Possibly, a copy of your Employment Contract or Staff Handbook.
1: 
To qualify for SMP you must have been employed continuously with the same Employer – as an Employee or Worker - for at least 26 weeks by the 15th week before the week your baby is due (called the qualifying week). You must also be earning, on average a week, at least the ‘lower earnings limit’ in your qualifying week (this is £97 per week in the 2010-11 tax year).
2: 
The earliest SMP can start is 11 weeks before your EWC (expected week of confinement). The SMP you receive will be 90% of your average weekly earnings for the first 6 weeks of payment and then paid at a flat rate (which is £124.88 per week from April 2010) for the remaining 33 weeks.
3: 
You must give your Employer proof of the date your baby is due by giving them your form MATB1. You should give this form to your Employer as soon as you can, but no later than three weeks after the date your SMP is due to start as your Employer cannot pay you SMP without this form.
4: 
You also should give your employer at least 28 days notice of the date you want your SMP to start. Your employer may need your notice in writing. You can change your mind about the date but you must give 28 days notice of the new date. If it is not possible to give 28 days notice, you must tell your Employer as soon as you can. If your employer thinks you could have given notice earlier than you did, they can refuse to pay you SMP.
5: 
If you don’t qualify for SMP you may qualify for MA (whether you are an employee, worker or freelancer). You need to have worked for 26 weeks out of the 66 weeks before your baby is due (for any employer, for any amount of hours, or as a freelancer) to be eligible. MA is paid for 39 weeks at the rate of 90% of your average weekly earnings, up to a maximum of £124.88 per week (from April 2010). The earliest you can get paid MA is at the 11th week before your EWC. The latest time you can get MA is the day following your child's birth.
6: 
If you don't qualify for SMP or MA you may be able to get Employment and Support Allowance (ESA) instead. For more information on this see the Direct Gov site, link below.
Tips: 
SMP is paid via your Employer (as you normally get paid) for 39 weeks and normal tax and national insurance contributions will be deducted from it. MA is payable through your local Job Centre Plus and if you are eligible for this your last Employer must give you form SMP1 to be able to claim this. MA can be paid every 2 or 4 weeks.

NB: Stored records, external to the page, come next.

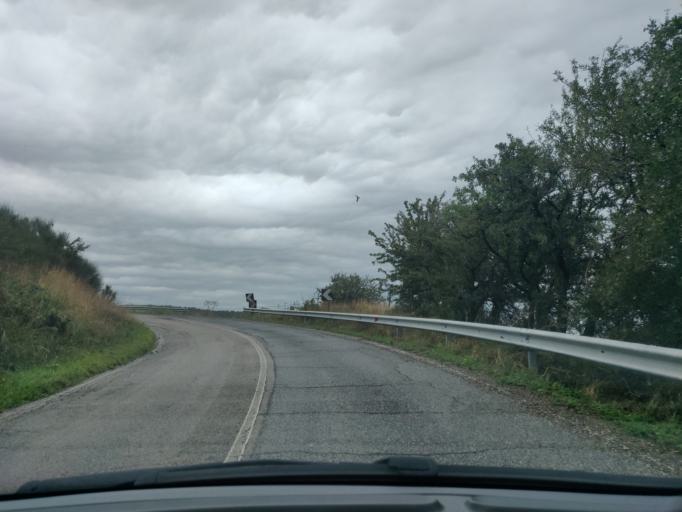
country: IT
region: Latium
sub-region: Citta metropolitana di Roma Capitale
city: Aurelia
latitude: 42.1314
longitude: 11.8419
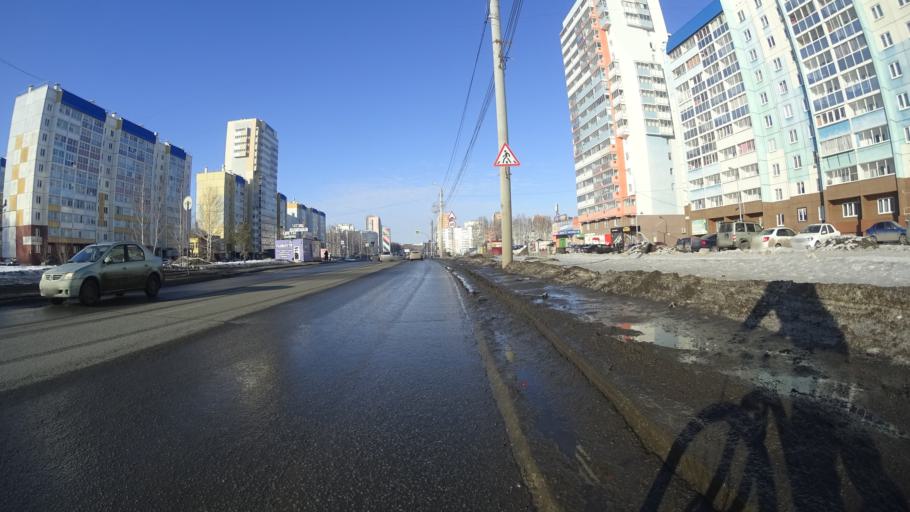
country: RU
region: Chelyabinsk
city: Roshchino
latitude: 55.2031
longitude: 61.2843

There are no age restrictions to receiving SMP or MA.
If you are an Employee but employed on a Fixed Term Contract (or a Casual Worker) who is eligible for SMP, but your Contract ends during the Maternity Pay Period you will continue to receive SMP for its total duration (even if you are no longer employed).
If your Employer pays into a Pension Scheme for you they must continue making their contributions for all the time you receive Statutory Maternity Pay (39 weeks) or for any time you receive any enhanced ‘contractual’ Maternity Pay.